One Austrian Jew Escapes Certain Death at Sachsenhausen
Walter A. Singer’s story is told at the Cohen Center for Holocaust Studies (Keene State College, New Hampshire). Here is an excerpt:
According to Singer, Austrian Jews were aware of their danger long before German Jews. They sailed on a small, crowded fishing boat that carried 72 refugees. Latvia, however, refused to admit so many Jews at one time, so although the boat was anchored in the port of Riga for three days while the Jews of the city pleaded with officials, they ended up having to sail back to Szczecin. With hindsight, Singer now feels they were fortunate, because Latvian Jews were to fare very badly later.

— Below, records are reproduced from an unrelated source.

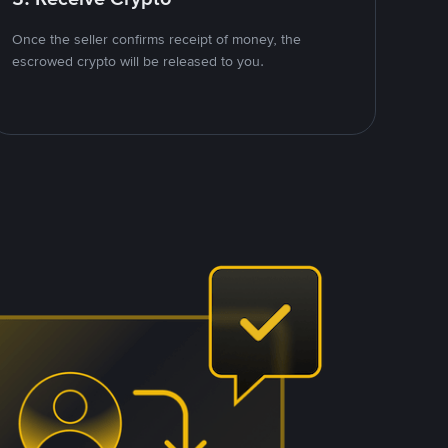
Once the seller confirms receipt of money, the
escrowed crypto will be released to you.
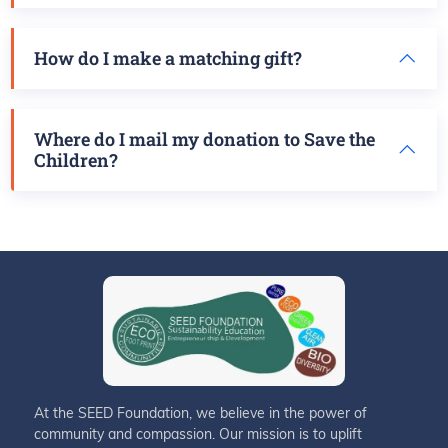
How do I make a matching gift?
Where do I mail my donation to Save the
Children?
At the SEED Foundation, we believe in the power of
community and compassion. Our mission is to uplift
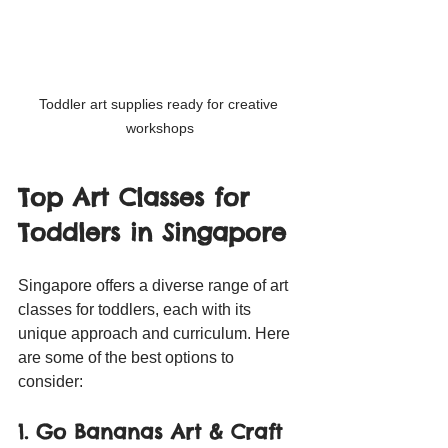
Toddler art supplies ready for creative 
workshops
Top Art Classes for 
Toddlers in Singapore
Singapore offers a diverse range of art 
classes for toddlers, each with its 
unique approach and curriculum. Here 
are some of the best options to 
consider:
1. Go Bananas Art & Craft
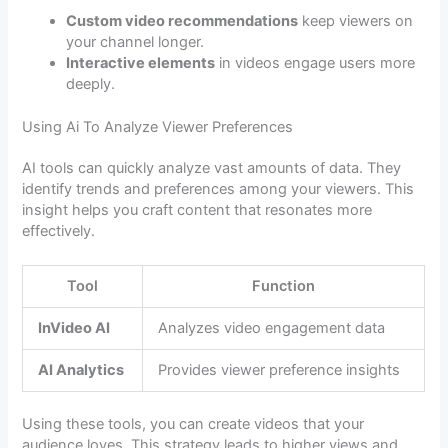
Custom video recommendations
keep viewers on
your channel longer.
Interactive elements
in videos engage users more
deeply.
Using Ai To Analyze Viewer Preferences
AI tools can quickly analyze vast amounts of data. They
identify trends and preferences among your viewers. This
insight helps you craft content that resonates more
effectively.
Tool
Function
InVideo AI
Analyzes video engagement data
AI Analytics
Provides viewer preference insights
Using these tools, you can create videos that your
audience loves. This strategy leads to higher views and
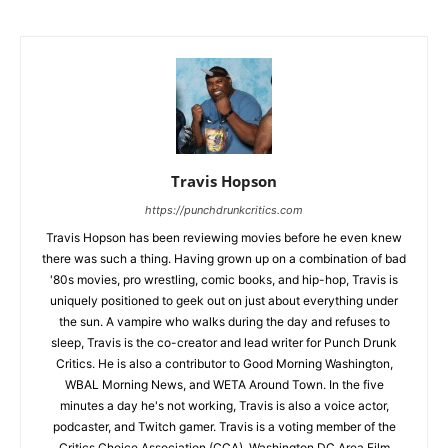
Travis Hopson
https://punchdrunkcritics.com
Travis Hopson has been reviewing movies before he even knew
there was such a thing. Having grown up on a combination of bad
'80s movies, pro wrestling, comic books, and hip-hop, Travis is
uniquely positioned to geek out on just about everything under
the sun. A vampire who walks during the day and refuses to
sleep, Travis is the co-creator and lead writer for Punch Drunk
Critics. He is also a contributor to Good Morning Washington,
WBAL Morning News, and WETA Around Town. In the five
minutes a day he's not working, Travis is also a voice actor,
podcaster, and Twitch gamer. Travis is a voting member of the
Critics Choice Association (CCA), Washington DC Area Film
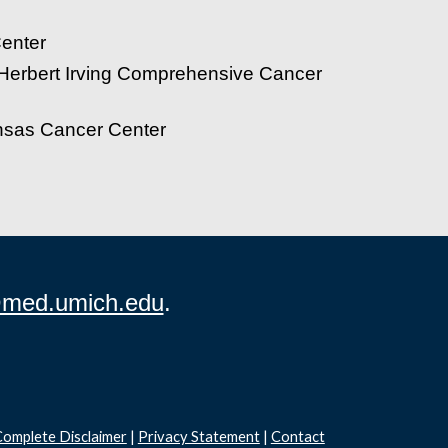
enter
 Herbert Irving Comprehensive Cancer
ansas Cancer Center
med.umich.edu
.
omplete Disclaimer
|
Privacy Statement
|
Contact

The Cohen Center website comments, “It is often asked: ‘Why didn’t Jews just leave?’ This is a simplistic question with very complicated answers… By asking the question ,we miss the fundamental point that these were citizens of a modern nation-state. Why should they leave their homes?…If they decided to leave, how would they go? Where would they go? What was required of them if they did decide to uproot themselves? The attachments [in the Singer Collection] will testify to the extreme difficulty faced by would-be Jewish emigrants from the Reich and potential immigrants to the United States. When looking at what was required, it is important to remember that 1938 was a time before Xerox machines and e-mail.”
On the question of why more Jews didn’t leave Europe, Yad Vashem has this to say:
The most straightforward answer is that they simply had nowhere to go. For the Jews of Europe, as noted in Chaim Weizmann’s famous remark, the world was divided into two: places where they could not live and places where they could not go. The restrictive immigration practices of the major overseas countries vis-à-vis Jewish refugees reflected a global climate of economic protectionism tinged with xenophobia and outright anti-Semitism.
Walter Singer was one of the luckier ones who found freedom even after internment at Sachsenhausen concentration camp. His wife had to bribe Gestapo officials and provide proof of her travel arrangements out of Europe. She showed them two steam ship tickets to New York. Her husband was released, and upon returning to Vienna, they obtained American visas. Within a few months, they were safe in the United States. “Of his wife, Walter said: ‘First of all, I loved her. Second of all, I owed her my life … so I try to fight twice as hard'” (From an interview in The Monadnock Observer, July 21, 1984, Cohen Center for Holocaust Studies).
Never Again! wishes to pause in remembrance of the 65,000 Austrian Jews who perished in the Holocaust.